Je parle de la ville verte, je parle de la ville soutenable, et je parle de la ville équitable. Les valeurs et les styles de vie sont en train de changer pour atteindre un début de sobriété. Cependant, cette sobriété repose sur les classes moyennes, et ces dernières peuvent à tout moment basculer, car les inégalités, elles, ont perduré. Ceci est vrai dans bien des villes. C’est pourquoi notre université a bel et bien un portail (internet) mais pas de murs…
J’ai lu votre magnifique roman et vous insinuiez que les démocraties occidentales reposent sur la domination, qu’elles sont inégalitaires et, en conséquence, insoutenables…
Le souci de la soutenabilité m’est venu plus tard. Nous croyons à l’ULV que le monde d’hier est un monde sans réelle liberté. Les études poussées le confirment : pour que les citoyens soient réellement libres, y compris libres de ralentir pour atteindre la neutralité carbone, il faut qu’ils soient égaux les uns par rapport aux autres. Il faut aussi qu’ils soient engagés dans les décisions qui régissent l’utilisation de l’espace et le fonctionnement de la ville. Et pour que les villes opèrent dans le cadre des limites de la biosphère – nous devons repenser à bien des choses.

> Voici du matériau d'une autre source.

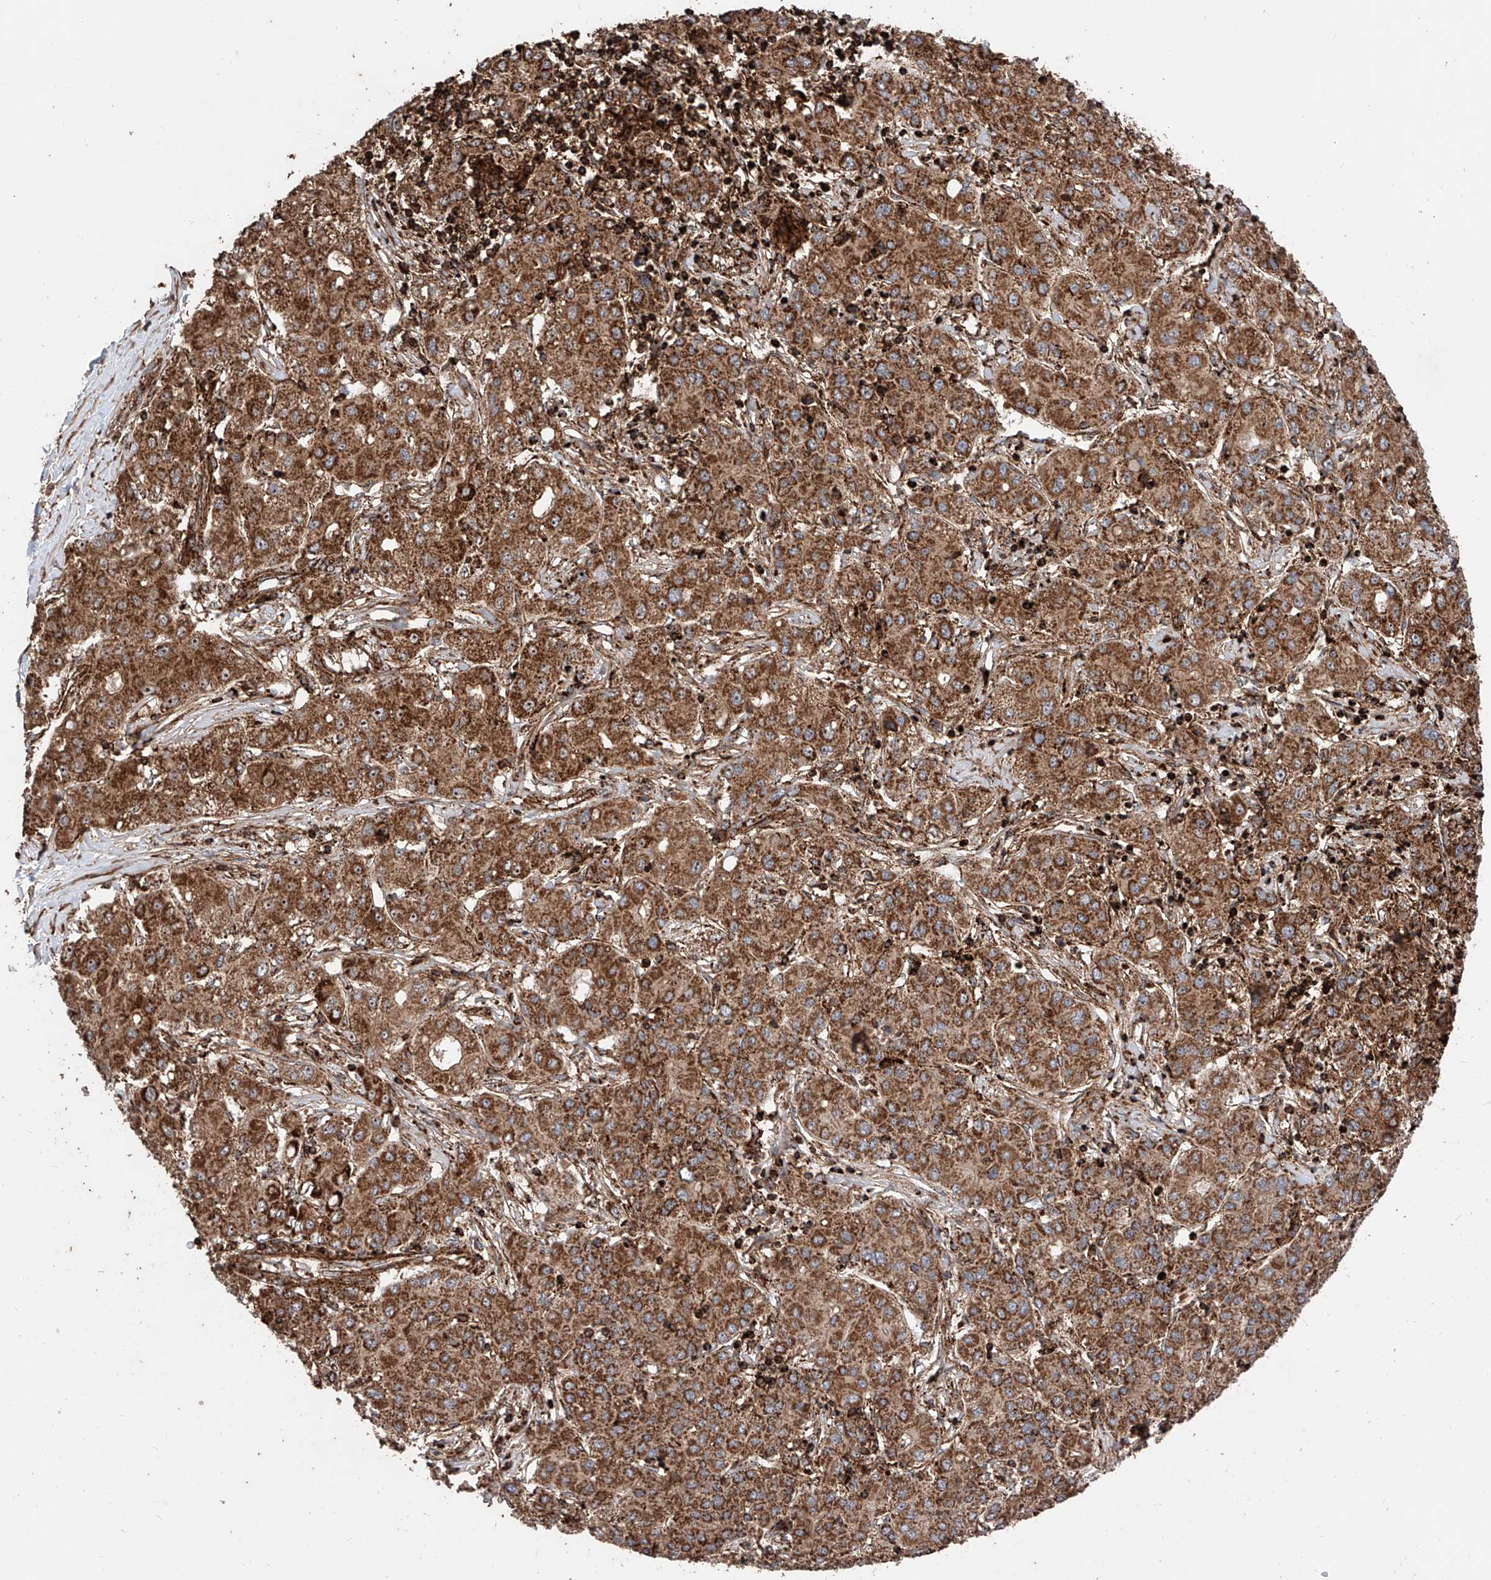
{"staining": {"intensity": "moderate", "quantity": ">75%", "location": "cytoplasmic/membranous"}, "tissue": "liver cancer", "cell_type": "Tumor cells", "image_type": "cancer", "snomed": [{"axis": "morphology", "description": "Carcinoma, Hepatocellular, NOS"}, {"axis": "topography", "description": "Liver"}], "caption": "Human liver cancer (hepatocellular carcinoma) stained for a protein (brown) exhibits moderate cytoplasmic/membranous positive expression in about >75% of tumor cells.", "gene": "PISD", "patient": {"sex": "male", "age": 65}}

Justement, parmi ces choses, certains vous accusent d’être hostiles à la démocratie et la propriété privée. Quel est ce procès ?
C’est tout le contraire. Nous voulons créer les conditions d’une vraie démocratie, non par l’élection de notables bien nés, hyper formés et souvent trop peu conscients de leurs lacunes. Nous voulons réfléchir à un système décisionnel qui repose sur des représentants tirés au sort, donc a priori incorruptibles et empiriquement plus intelligents.
Quant à la propriété, c’est parfois une condition de la liberté… Pensez à la situation du logement inabordable. Soit elle pousse les courageux à travailler d’arrache-pied pour gagner toujours plus d’argent au mépris des limites planétaires, soit elle les place en tant que locataire à la merci de leur bailleur. En risquant l’éviction à tout instant, on les empêche de prendre racine dans la ville et donc de s’impliquer dans la communauté. Dans notre idée, on peut régler beaucoup de problèmes de société avec une règle juridique simple : la propriété suit l’usage. On ne peut posséder que ce qu’on utilise soi-même. Et on doit pouvoir acquérir ce qu’on utilise effectivement. Ce principe pourrait être salvateur pour la crise du logement, pour le bien-être et pour la planète.
Professeur, je pense que vous venez d’aiguiser l’appétit de nos auditeurs en esquissant les premiers traits d’une ville soutenable et abordable.
Je reviens dans votre prochaine émission avec plaisir Maria. Diffuser des connaissances à tous pour un monde meilleur fait partie de mon mandat.
Ce texte est inspiré du roman Voyage en misarchie par Emmanuel Dockès.
Aloïs Gallet est juriste, économiste, co-fondateur EcoNova Education et Albor Pacific et conseiller des Français de l’étranger.